Recombinant Human Growth Hormone (rhGH) is recommended in patients with PWS as an early intervention at the time of diagnosis (from 3 to 6 months old) as it can improve body composition and physical strength, as well as motor and mental development.
Human chorionic gonadotropic hormone (hCG) may be used in male PWS patients with cryptorchidism to help lower the testicle position; however, most of them still need orchiopexy (a surgery to move an undescended or cryptorchid testicle into the scrotum and permanently fix it there).
FDA has approved testosterone as an intramuscular injection as a treatment for hypogonadism and induction of puberty in males with PWS ( in late childhood and early adulthood), as well as for the prevention of osteoporosis. Similarly for the treatment of hypogonadism and induction of puberty in females with PWS as well as for the prevention of osteoporosis low-dose transdermal patches of estrogen are applied to begin at around age 12 years (for usually two years or until the time of menarche). Micronized progestin may also be used in combination with estrogen for the treatment of hypogonadism in females with PWS as it helps to prevent endometrial hyperplasia, usually 2 years after the initiation of estrogen treatment.

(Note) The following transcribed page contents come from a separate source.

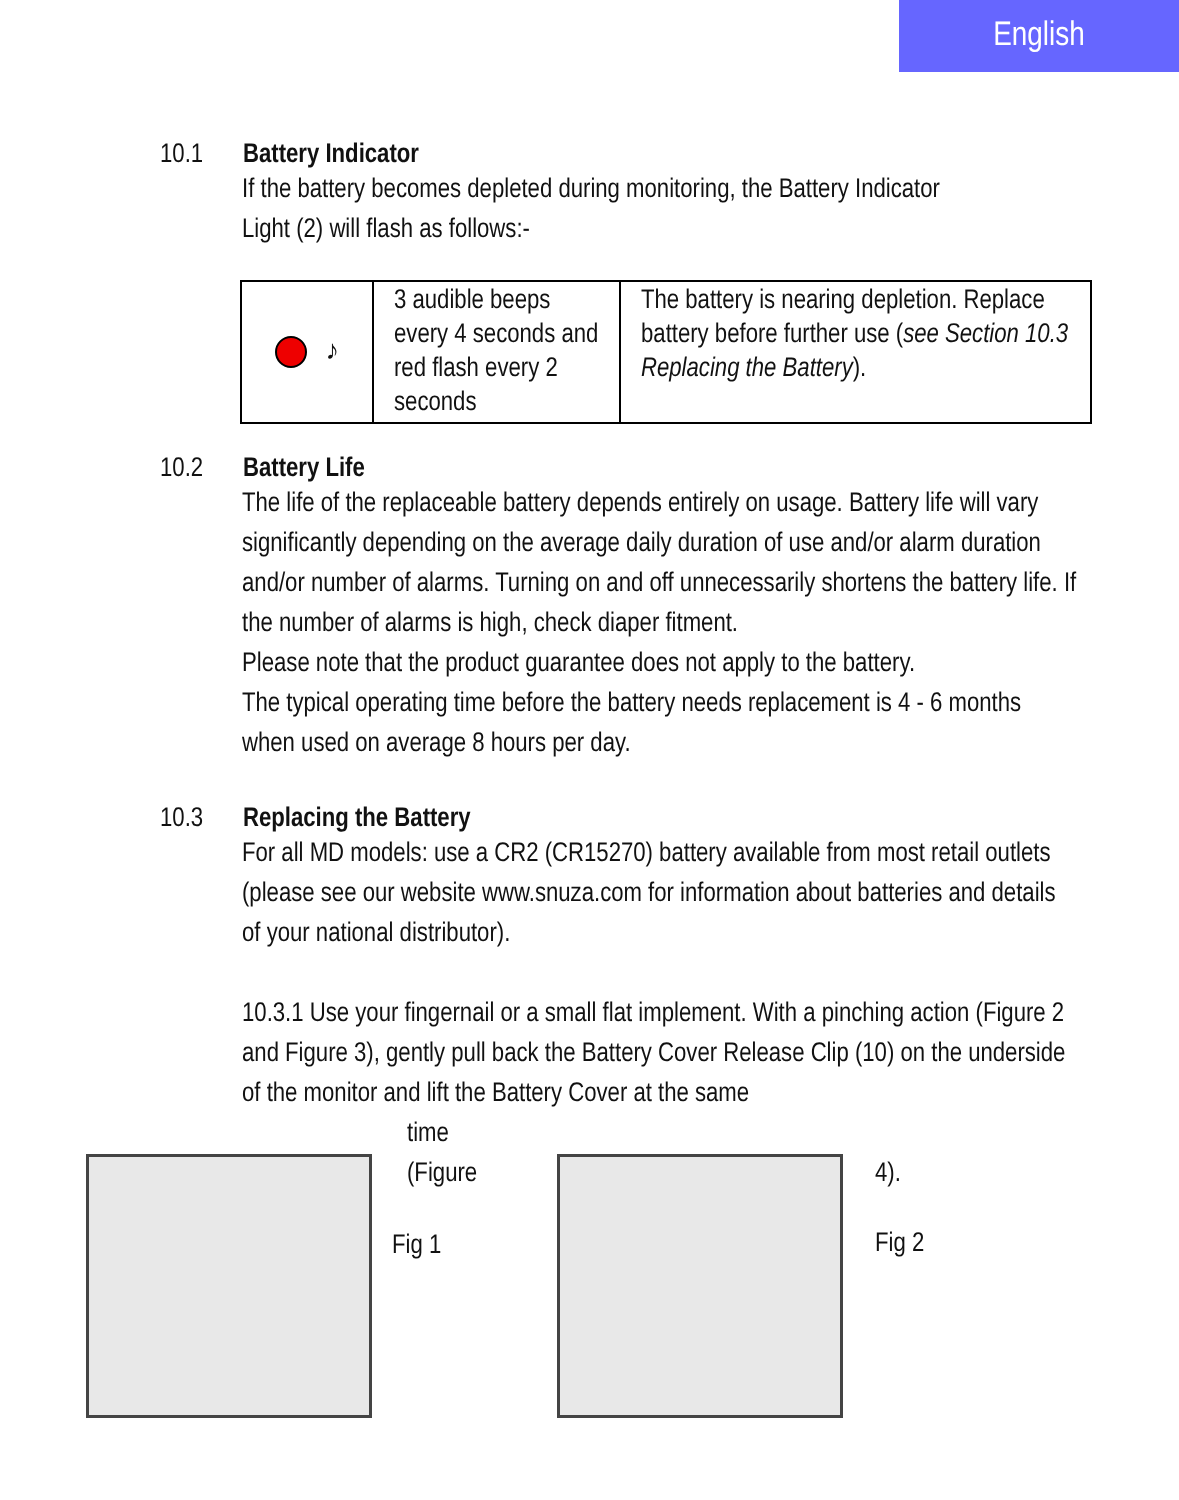English
10.1 Battery Indicator
If the battery becomes depleted during monitoring, the Battery Indicator
Light (2) will flash as follows:-
| ♪ | 3 audible beeps every 4 seconds and red flash every 2 seconds | The battery is nearing depletion. Replace battery before further use ( see Section 10.3 Replacing the Battery ). |
10.2 Battery Life
The life of the replaceable battery depends entirely on usage. Battery life will vary significantly depending on the average daily duration of use and/or alarm duration and/or number of alarms. Turning on and off unnecessarily shortens the battery life. If the number of alarms is high, check diaper fitment.
Please note that the product guarantee does not apply to the battery.
The typical operating time before the battery needs replacement is 4 - 6 months when used on average 8 hours per day.
10.3 Replacing the Battery
For all MD models: use a CR2 (CR15270) battery available from most retail outlets (please see our website www.snuza.com for information about batteries and details of your national distributor).
10.3.1 Use your fingernail or a small flat implement. With a pinching action (Figure 2 and Figure 3), gently pull back the Battery Cover Release Clip (10) on the underside of the monitor and lift the Battery Cover at the same
time
(Figure
Fig 1
4).
Fig 2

Psychotropic medications may be prescribed to target situational behavioral disturbances and/or to treat symptoms of psychiatric disorder in individuals with PWS. A common practice in PWS is to begin the medication at a low dose and adjust upward with caution when indicated by the pediatrician or physician. Stimulant medications (like methylphenidate, dexmethylphenidate, dextroamphetamine, lisdexamfetamine, and mixed amphetamine salts) may be prescribed for the treatment of symptoms of Attention Deficit Hyperactive Disorder (ADHD), excessive daytime sleepiness, or narcolepsy. Non-stimulant medications that may be used for the treatment of symptoms of ADHD, disruptive behavior associated with hyperarousal and anxiety include atomoxetine, guanfacine, and clonidine.
Other non-stimulant medications for the treatment of excessive daytime sleepiness and narcolepsy include modafanil and armodafanil. Selective serotonin reuptake inhibitors (SSRIs) (like fluoxetine, paroxetine, sertraline, fluvoxamine, citalopram, escitalopram) are usually prescribed for the treatment of anxiety, depression, obsessive/compulsive tendencies, and cognitive rigidity in PWS. Also, selective serotonin and norepinephrine reuptake inhibitors (SSNRIs) (like Venlafaxine HCl, Desvenlafaxine HCl, and Duloxetine) are used for the treatment of anxiety and refractory depression in adolescents with PWS. However, in the case of both SSRIs and SSNRIs FDA reports increased awareness of the risk of suicidal ideation and behavior. Antidepressants (like Bupropion HCl, Trazadone, Doxepin), antianxiety agents (like Benzodiazepines, Lorazepam, Clonazepam), antipsychotics (like Risperidone, Aripiprazole, Ziprasidone, Olanzapine), and mood stabilizers (like Lithium, Carbamazepine, Topiramate, etc.) may be prescribed for managing depression, anxiety attacks, psychosis, bipolar disorder, and picking behaviors in PWS. Supplements like calcium and vitamin D (for the prevention of osteopenia/ osteoporosis), omega-3 fish oils (for mood and behavioral stability; prevention of seasonal affective disorder), and N-acetyl Cysteine (for treating skin picking) also help in preventing various disorders/complications associated with PWS.